Conclusion: This Mendelian randomization study confirmed the causal relationships between air pollution, lung function, gastroesophageal reflux, and NAFLD. Furthermore, gastroesophageal reflux and type 2 diabetes were identified as independent risk factors for NAFLD, having a direct causal connection with the occurrence of NAFLD.
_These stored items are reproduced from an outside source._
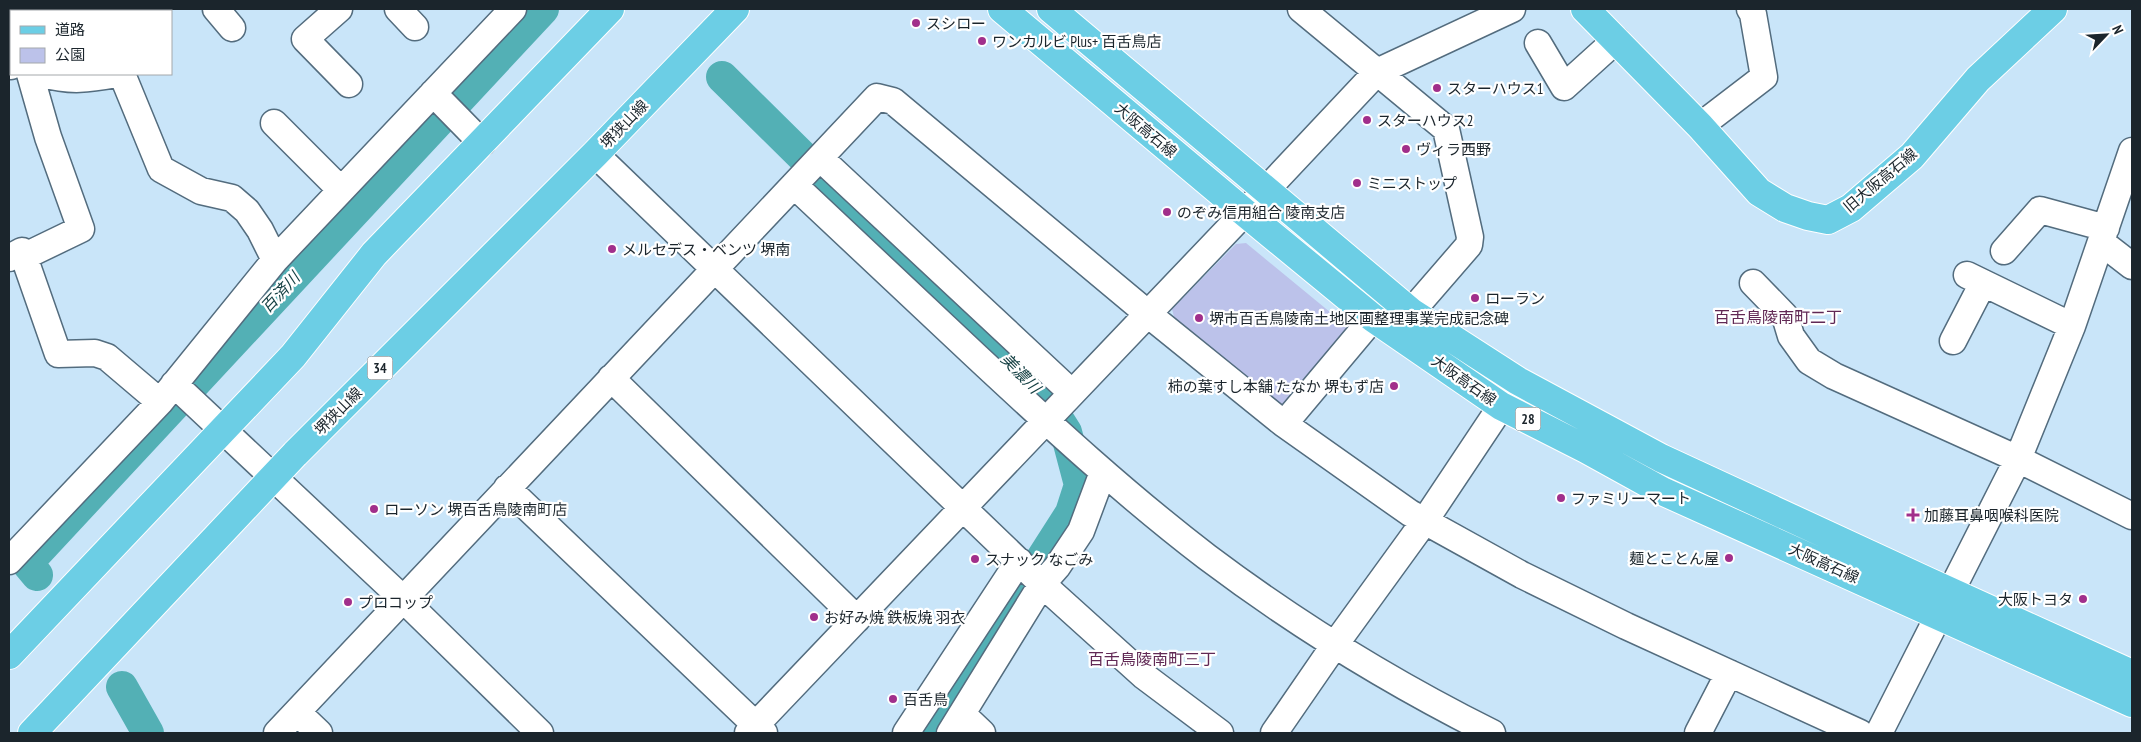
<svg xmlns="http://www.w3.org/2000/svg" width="2141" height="742" viewBox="0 0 2141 742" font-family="'PT Sans Narrow','Noto Sans JP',sans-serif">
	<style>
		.green { fill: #bcc2ea }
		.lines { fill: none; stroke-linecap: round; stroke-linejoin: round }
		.river { stroke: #53b0b5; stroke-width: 32 }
		.minor-casing { stroke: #536c7e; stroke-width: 29 }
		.major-casing { stroke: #fff; stroke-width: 30 }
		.minor { stroke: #fff; stroke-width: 26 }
		.major { stroke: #6ccee5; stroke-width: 28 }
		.poi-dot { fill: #a12f8b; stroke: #fff; stroke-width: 2 }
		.labels { text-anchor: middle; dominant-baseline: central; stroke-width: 4.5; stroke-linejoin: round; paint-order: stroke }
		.shield { fill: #fff; stroke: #5f666b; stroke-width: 1 }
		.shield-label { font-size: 14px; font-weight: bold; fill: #1b252c }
		.poi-label { font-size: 15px; fill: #1b252c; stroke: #fff; text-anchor: start }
		.street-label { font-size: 15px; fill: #1b252c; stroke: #fff }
		.water-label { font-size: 16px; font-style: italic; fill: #113d40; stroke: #fff }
		.neighbourhood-label { font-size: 16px; fill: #612955; stroke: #fff }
	</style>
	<rect width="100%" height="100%" fill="#c9e5f9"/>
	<path class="green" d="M1246,243L1353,331L1282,407L1175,321L1172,309L1236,244Z"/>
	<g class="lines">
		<path class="river" d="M722,77L1040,391L1066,432L1080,485L1071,513L930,733
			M37,575L27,563L543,9
			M122,687L148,733"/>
		<defs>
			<path id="minor" d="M95,9L96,11
				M216,9L232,28
				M339,9L305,39L349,84
				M398,9L415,27
				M1301,9L1446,129L1470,237L1469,245L1411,312
				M1538,43L1564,87L1616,40
				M9,65L11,66
				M43,74C71,82 89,79 117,74
				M433,93L482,143
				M274,123L341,190
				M1700,126L1764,77L1753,14L1750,9
				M595,154L1042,584L1144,676L1220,733
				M820,158L1072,393
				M794,185C855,242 916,299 977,357C1051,426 1126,495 1207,557C1296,624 1392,683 1492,733
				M2101,242L2132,266
				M2004,251L2040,210L2106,228
				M23,257L81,229L48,137L30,74
				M9,258L22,251L58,354L95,353L107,357L160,402
				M275,260L513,9
				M1967,275L2072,326
				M1753,283L1785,316L1791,336L1809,361L1834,376L2018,459L2132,516
				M1953,341L1983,283
				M611,378L857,619
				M174,384L403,599L540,733
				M1284,424L1373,318
				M507,488L764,733
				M9,561L160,402L275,260L260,230L247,211L232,198L201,191L161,169L122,74
				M297,712L319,733
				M962,714L982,733
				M277,733L877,97L893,101L1159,323L1284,424L1410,513L1522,575L1626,626L1860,733
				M748,733L1266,190L1377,72L1512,9
				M906,733L1019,561
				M950,733L1042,584L1057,567L1081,531L1103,472
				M1274,733L1334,646L1424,522L1518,381
				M1698,733L1729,673
				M1879,733L2018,459L2072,326L2132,151"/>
			<path id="major" d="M1002,9L1244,212L1373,318L1501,406L1586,449L1662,491L2132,703
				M1051,9L1411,312L1518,381L1661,458L1927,581L2132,674
				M1585,9L1700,126L1759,192L1785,208L1808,216L1828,220L1851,208L1912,156L1978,79L2053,9
				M9,655L293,356L374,254L610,9
				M32,733L295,454L595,154L735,9"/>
		</defs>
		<use href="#minor" class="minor-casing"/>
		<use href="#major" class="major-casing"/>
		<use href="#minor" class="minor"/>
		<use href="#major" class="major"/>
	</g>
	<g class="poi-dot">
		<circle cx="916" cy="23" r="5"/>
		<circle cx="982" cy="41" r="5"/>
		<circle cx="1437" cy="88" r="5"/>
		<circle cx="1367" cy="120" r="5"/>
		<circle cx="1406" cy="149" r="5"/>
		<circle cx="1357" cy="183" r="5"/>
		<circle cx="1167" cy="212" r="5"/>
		<circle cx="612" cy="249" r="5"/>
		<circle cx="1475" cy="298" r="5"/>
		<circle cx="1199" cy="318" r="5"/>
		<circle cx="1394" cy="386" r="5"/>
		<circle cx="1561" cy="498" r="5"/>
		<circle cx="374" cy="509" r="5"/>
		<path d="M1910.5 507.5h5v5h5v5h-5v5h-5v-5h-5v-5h5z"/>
		<circle cx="1729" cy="558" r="5"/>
		<circle cx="975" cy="559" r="5"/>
		<circle cx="2083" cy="599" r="5"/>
		<circle cx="348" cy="602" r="5"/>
		<circle cx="814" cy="617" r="5"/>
		<circle cx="893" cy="699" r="5"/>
	</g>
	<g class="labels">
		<g class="shield">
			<rect x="367.5" y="356.5" width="25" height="23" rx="4"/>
			<rect x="1515.5" y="407.5" width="25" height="23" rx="4"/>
		</g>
		<g class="shield-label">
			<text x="380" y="368">34</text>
			<text x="1528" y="419">28</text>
		</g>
		<g class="poi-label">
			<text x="926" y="23">スシロー</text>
			<text x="992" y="41">ワンカルビ Plus+ 百舌鳥店</text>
			<text x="1447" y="88">スターハウス1</text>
			<text x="1377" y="120">スターハウス2</text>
			<text x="1416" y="149">ヴィラ西野</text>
			<text x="1367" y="183">ミニストップ</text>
			<text x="1177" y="212">のぞみ信用組合 陵南支店</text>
			<text x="622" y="249">メルセデス・ベンツ 堺南</text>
			<text x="1485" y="298">ローラン</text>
			<text x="1209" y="318">堺市百舌鳥陵南土地区画整理事業完成記念碑</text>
			<text x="1384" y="386" text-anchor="end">柿の葉すし本舗 たなか 堺もず店</text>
			<text x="1571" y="498">ファミリーマート</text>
			<text x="384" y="509">ローソン 堺百舌鳥陵南町店</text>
			<text x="1924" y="515">加藤耳鼻咽喉科医院</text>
			<text x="1719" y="558" text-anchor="end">麺とことん屋</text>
			<text x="985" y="559">スナック なごみ</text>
			<text x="2073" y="599" text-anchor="end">大阪トヨタ</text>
			<text x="358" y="602">プロコップ</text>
			<text x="824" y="617">お好み焼 鉄板焼 羽衣</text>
			<text x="903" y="699">百舌鳥</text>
		</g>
		<g class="street-label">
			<text transform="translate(624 124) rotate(-46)">堺狭山線</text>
			<text transform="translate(1146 130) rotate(40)">大阪高石線</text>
			<text transform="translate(1880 180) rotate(-40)">旧大阪高石線</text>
			<text transform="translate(1464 380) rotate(35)">大阪高石線</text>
			<text transform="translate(338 411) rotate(-45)">堺狭山線</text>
			<text transform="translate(1824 563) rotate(24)">大阪高石線</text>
		</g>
		<g class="water-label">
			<text transform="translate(280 292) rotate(-47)">百済川</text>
			<text transform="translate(1021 373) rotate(46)">美濃川</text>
		</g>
		<g class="neighbourhood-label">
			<text x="1778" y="317">百舌鳥陵南町二丁</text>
			<text x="1152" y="659">百舌鳥陵南町三丁</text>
		</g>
	</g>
	<rect width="2141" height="742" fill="none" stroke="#1b252c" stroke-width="20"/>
	<rect x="10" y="10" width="162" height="65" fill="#ffffff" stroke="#a4a8ab"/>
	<rect x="20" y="26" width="25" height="8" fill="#6ccee5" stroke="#a4a8ab"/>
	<text x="55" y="35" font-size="15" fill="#1b252c">道路</text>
	<rect x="20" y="48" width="25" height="15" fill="#bcc2ea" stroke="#a4a8ab"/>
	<text x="55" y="60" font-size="15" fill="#1b252c">公園</text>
	<g transform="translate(2106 35) rotate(65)" stroke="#ffffff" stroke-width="4" paint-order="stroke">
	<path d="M0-4L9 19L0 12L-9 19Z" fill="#1b252c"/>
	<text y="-8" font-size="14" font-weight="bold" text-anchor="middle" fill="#1b252c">N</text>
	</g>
</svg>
An example output looks like:

{
  "exposures": [
    {
        "id": "1",
        "trait": "Particulate matter 2.5",
        "category": "Environmental"
    },
    {
        "id": "2",
        "trait": "Type 2 diabetes",
        "category": "metabolic disease"
    },
    {
        "id": "3",
        "trait": "Body mass index",
        "category": "Anthropometric"
    }
  ],
  "outcomes": [
    {
        "id": "1",
        "trait": "Forced expiratory volume in 1 s",
        "category": "Clinical measure"
    },
    {
        "id": "2",
        "trait": "Forced vital capacity",
        "category": "Clinical measure"
    },
    {
        "id": "3",
        "trait": "Gastroesophageal reflux disease",
        "category": "disease of the digestive system"
    },
    {
        "id": "4",
        "trait": "Non-alcoholic fatty liver disease (NAFLD)",
        "category": "disease of the digestive system"
    }
  ]
}

For every abstract in data/pubmed.json, the script will generate a summary and save it in data/pubmed-abstracts.json.

Update

New prompt to attempt to parse methods used:

What are the exposures and outcomes in this abstract? If there are multiple exposures or outcomes, provide them all. If there are no exposures or outcomes, provide an empty list. Also categorize the exposures and outcomes into the following groups using the exact category names provided:

  • molecular
  • socioeconomic
  • environmental
  • behavioural
  • anthropometric
  • clinical measures
  • infectious disease
  • neoplasm
  • disease of the blood and blood-forming organs
  • metabolic disease
  • mental disorder
  • disease of the nervous system
  • disease of the eye and adnexa
  • disease of the ear and mastoid process
  • disease of the circulatory system
  • disease of the digestive system
  • disease of the skin and subcutaneous tissue
  • disease of the musculoskeletal system and connective tissue
  • disease of the genitourinary system If an exposure or outcome does not fit into any of these groups, specify "Other". List the analytical methods used in the abstract. Match the methods to the following list of exact method names. If a method is used that is not in the list, specify "Other" and also provide the name of the method. The list of methods is as follows:
  • two-sample mendelian randomization
  • multivariable mendelian randomization
  • colocalization
  • network mendelian randomization
  • triangulation
  • reverse mendelian randomization
  • one-sample mendelian randomization
  • negative controls
  • sensitivity analysis
  • non-linear mendelian randomization
  • within-family mendelian randomization Summarise how many null vs non-null results were found in the abstract. Provide your answer in strict json format using exactly the format as the example output and without markdown code blocks.

Note that it needs improvement, doesn't work particularly well at sticking to listed methods.